Todo o centro histórico está, através de uma “gentrificação” especulativa, a ser transformado num “gueto” do turismo de massas.

Portugal submisso acordou “limpo”. Sentido-se culpado e tímido desde a descolonização, aceitou a condenação e a sentença impostas por outros. Sente-se agora aliviado por uma solução também imposta por outros, e restabelecido com plenas honras no clube a que deseja desesperadamente pertencer.

Esta saída foi comemorada simbolicamente por duas “entradas”.

A primeira foi ilustrada através de viagem iniciática ao Portugal renascido para a banca internacional, num barquinho viajando através de um Portugal de cartolina, agora já não dos “pequeninos” mas dos pequeníssimos.

A segunda, esta de maior escala, pela visita de três paquetes históricos, mensageiros das promessas do novo “bezerro de ouro”, o turismo de massas.

Foi com grande regozijo esperançado que recebemos este sinal de um futuro promissor.

Enquanto a juventude portuguesa parte, a tal que iria construir Portugal de forma sustentada, aqueles que irão trazer dinheiro de forma instantânea chegam.

De resto, Manuel Salgado e Costa já desenvolveram e garantiram o décor e palco para o culto deste “bezerro de ouro”.

Assim, todo o centro histórico está, através de uma “gentrificação” especulativa, a ser transformado num “gueto” do turismo de massas.

O planeamento e construção de hotéis não pára. A entrega de todo o património pombalino às imobiliárias, exclusivamente para habitação de luxo, está já vitoriosamente, ajudada pelos vistos gold, a aumentar os preços.

Há promessas de que muitos reformados do Norte da Europa se instalem, usufruindo da docilidade natural local, anestesiada pela crise e pela confirmação de dependência e inferioridade.

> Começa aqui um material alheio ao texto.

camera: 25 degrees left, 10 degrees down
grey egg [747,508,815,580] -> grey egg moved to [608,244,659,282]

O mundo das imobiliárias e da construção espera agora desesperadamente que lhe entreguem todo o centro histórico, em nome da famigerada “reabilitação urbana”.

As poucas famílias locais que se instalaram nos “bairros históricos” são agora obrigadas a transformarem as suas habitações num gigantesco negócio de estadias temporárias, simultaneamente tentando escapar ao barulho e lixo permanentes, garantidos pela “animação do 'Zé'”, que estão a tornar Lisboa inabitável.

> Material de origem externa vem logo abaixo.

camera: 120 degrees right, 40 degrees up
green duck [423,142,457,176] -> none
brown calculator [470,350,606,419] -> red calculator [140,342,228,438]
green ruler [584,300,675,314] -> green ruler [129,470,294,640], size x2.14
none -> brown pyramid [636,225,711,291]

Está assim garantida a transformação de toda a Lisboa, não em cidade apropriada e vivida pelos residentes locais com identidade própria, mas sim em produto de consumo efémero e temporário, palco globalizado pronto a ser devorado pelo turismo de massas.

Barcelona produziu um documentário dirigido de forma muito crítica às consequências para a cidade e os seus habitantes de um turismo massificado.

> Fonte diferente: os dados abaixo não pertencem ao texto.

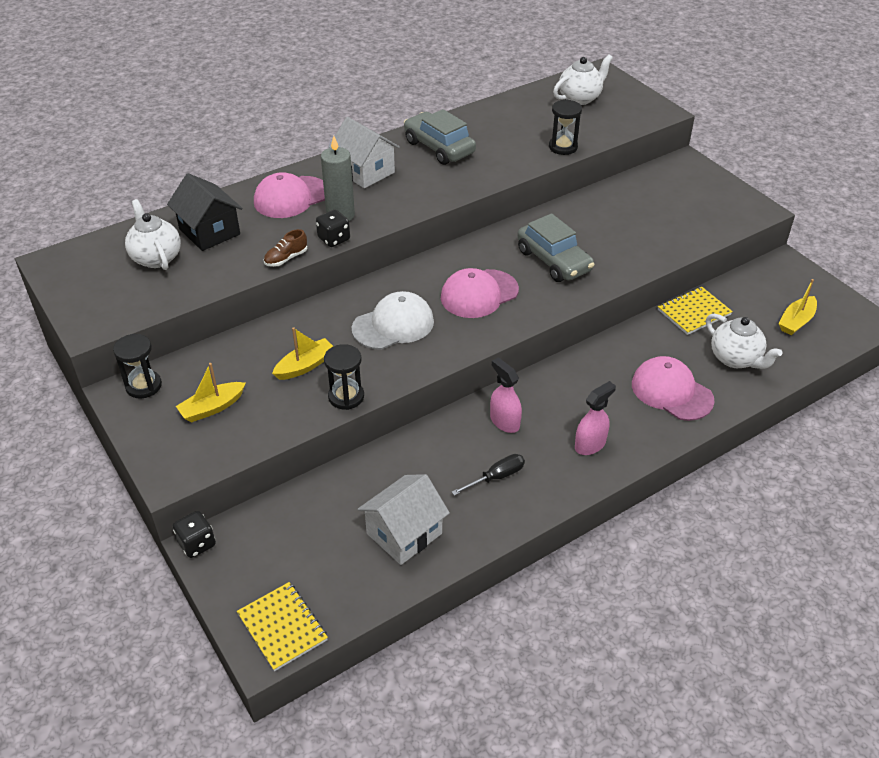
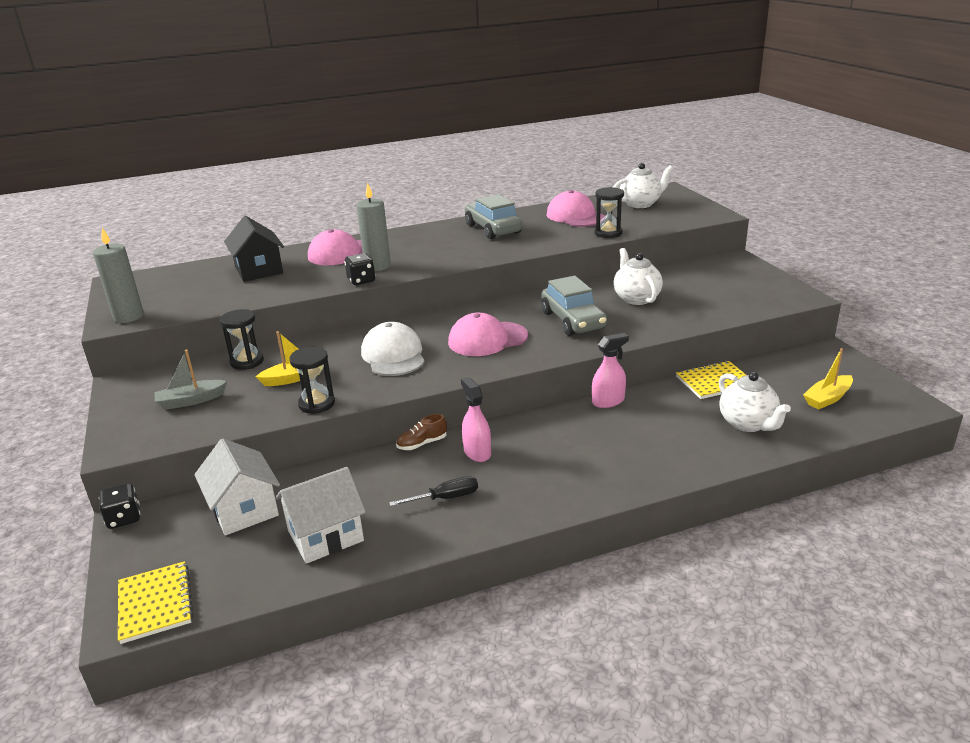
camera: 15 degrees right, 15 degrees down
black hourglass [113,334,162,399] -> black hourglass moved to [220,309,264,370]
white teapot [125,199,181,270] -> white teapot moved to [614,248,663,305]
yellow boat [176,363,246,422] -> grey boat [154,349,227,410]
brown shoe [264,229,308,267] -> brown shoe moved to [396,414,447,450]
white house [328,117,400,188] -> white house moved to [194,438,280,535]
white cap [352,291,434,350] -> white cap turned 90 degrees counterclockwise [361,322,425,376]
pink spray bottle [575,381,616,455] -> pink spray bottle moved to [592,333,629,408]
pink cap [632,356,715,421] -> pink cap moved to [547,190,606,227]
none -> grey candle [93,228,144,323]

São conhecidas as quatro fases progressivas das reacções locais aos efeitos do turismo de massas: euforia, apatia, irritação e antagonismo.

Estamos simultaneamente na fase de euforia e de apatia.

Apatia perante as consequências da estratégia delineada por Manuel Salgado, que não só destrói todos os interiores do património pombalino, mas leva a uma “demolição” sociológica de ocupação, muito mais grave. Um centro histórico ocupado apenas por ricos ou turistas, sem identidade ou famílias locais, produto temporário e décor efémero pronto a ser devorado.

Não tardará muito que se passe à fase da irritação. Se se passará à fase do antagonismo, duvido.

De qualquer maneira, este é um processo irreversível e imparável.

Por detrás do altar do “bezerro de ouro” esconde-se a plataforma de sacrifício onde milhares de cordeiros dóceis, com a corda ao pescoço, aguardam a matança.